Facebook sees users decline in Europe amid GDPR and Cambridge Analytica fallout – Info Advertisement
Facebook lost users in Europe in the second quarter, when it implemented changes to follow new privacy rules in the EU and faced more intense scrutiny in the fallout from the Cambridge Analytica affair.
The number of daily active users in Europe fell by 3 million people from the first quarter, dropping to 279 million. The number of users in North America remained flat, at 185 million people.
Facebook also missed the revenue projections of most analysts for the second quarter. It reported second-quarter results on Wednesday afternoon.
Facebook generated $13.2 billion in revenue, shy of Wall Street’s expected $13.4 billion. The ad sales portion of revenue hit $13 billion in the second quarter, good for a gain of 42 percent from the year prior.

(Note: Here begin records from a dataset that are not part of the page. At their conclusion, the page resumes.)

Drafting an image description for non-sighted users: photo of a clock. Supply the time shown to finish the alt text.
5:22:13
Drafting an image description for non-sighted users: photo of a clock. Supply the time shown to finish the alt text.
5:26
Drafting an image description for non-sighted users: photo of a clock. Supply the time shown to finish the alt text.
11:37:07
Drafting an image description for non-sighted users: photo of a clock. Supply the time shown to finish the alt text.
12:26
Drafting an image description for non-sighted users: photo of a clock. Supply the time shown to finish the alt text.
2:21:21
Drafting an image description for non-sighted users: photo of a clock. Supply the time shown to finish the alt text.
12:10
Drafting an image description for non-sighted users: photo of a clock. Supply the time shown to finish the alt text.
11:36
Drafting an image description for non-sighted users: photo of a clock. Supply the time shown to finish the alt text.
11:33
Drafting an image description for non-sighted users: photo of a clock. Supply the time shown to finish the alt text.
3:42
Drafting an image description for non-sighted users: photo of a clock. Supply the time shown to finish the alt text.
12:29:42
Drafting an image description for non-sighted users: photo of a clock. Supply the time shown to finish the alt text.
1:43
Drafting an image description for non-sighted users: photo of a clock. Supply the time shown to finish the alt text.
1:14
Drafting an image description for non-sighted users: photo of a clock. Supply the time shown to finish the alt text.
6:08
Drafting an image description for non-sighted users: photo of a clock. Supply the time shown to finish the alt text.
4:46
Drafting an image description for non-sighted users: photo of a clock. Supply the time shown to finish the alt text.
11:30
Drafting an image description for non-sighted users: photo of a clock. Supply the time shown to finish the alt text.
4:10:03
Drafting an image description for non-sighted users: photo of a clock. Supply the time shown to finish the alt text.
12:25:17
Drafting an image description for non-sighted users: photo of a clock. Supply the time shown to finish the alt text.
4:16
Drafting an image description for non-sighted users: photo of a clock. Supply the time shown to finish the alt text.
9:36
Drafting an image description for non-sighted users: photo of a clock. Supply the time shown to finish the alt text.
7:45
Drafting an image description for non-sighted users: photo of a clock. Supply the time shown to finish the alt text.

Facebook shares fell when the results came out and continued to drop during CEO Mark Zuckerberg and Chief Operating Officer Sheryl Sandberg’s earnings call with Wall Street analysts. Down 20 percent in after-hours trading, the shares lost any gains they had made this year. Investors were spooked by forecasts form the company that revenue growth would continue to decelerate.
Zuckerberg confirmed during the call that GDPR was responsible for the user decrease in Europe.
Facebook faced a tougher climate in Europe since the new General Data Protection Regulation took effect at the end of May. Leading up to the new stricter privacy rules, Facebook notified users across Europe of pending changes to its privacy policies. All users had to affirm consent to its data collection practices before being allowed to continue to use Facebook.
“The implementation of GDPR in Europe and continued scrutiny of privacy policies following the Cambridge Analytica scandal left investors feeling uncertain about Facebook,” says Aaron Goldman, CMO of 4C, a Facebook marketing partner.
Still, 4C saw more ad revenue pumping through its platform going into Facebook, Goldman says, especially into its Instagram platform. Facebook and Instagram ad spending through 4C rose 48 percent year over year, according to Goldman.
Last quarter, Facebook also was undermined by the reaction to its involvement with Cambridge Analytica, the third-party developer accused of mishandling data on up to 87 million Facebook users and using it to help target ads for political campaigns in the U.S. and the U.K. The social network had to rewrite its playbook for working with developers and audit hundreds of developers to a account for any data it shared in the past.
Zuckerberg was compelled to meet with lawmakers in the U.S. and EU to testify about how Facebook is protecting user data. In the U.K., especially, Facebook drew the ire of lawmakers, who hit the social network with a $650,000 fine, the maximum amount allowable for mishandling user data.
“It wouldn’t be surprising if a couple million very irritated Brits left Facebook,” says Brian Wieser, analyst with Pivotal Research. “The mood was incendiary there.”
With Europe, users may have opted out of using the social network when they were confronted with its new privacy consent agreements, Wieser says.
Still, the loss of users should not have shocked investors because Facebook has said for the past two quarters that it was starting to hit the zenith of user growth in its most mature markets like North America.
“The market was expecting a lot more,” Wieser says. “But the problem is too much exuberance and undue optimism.”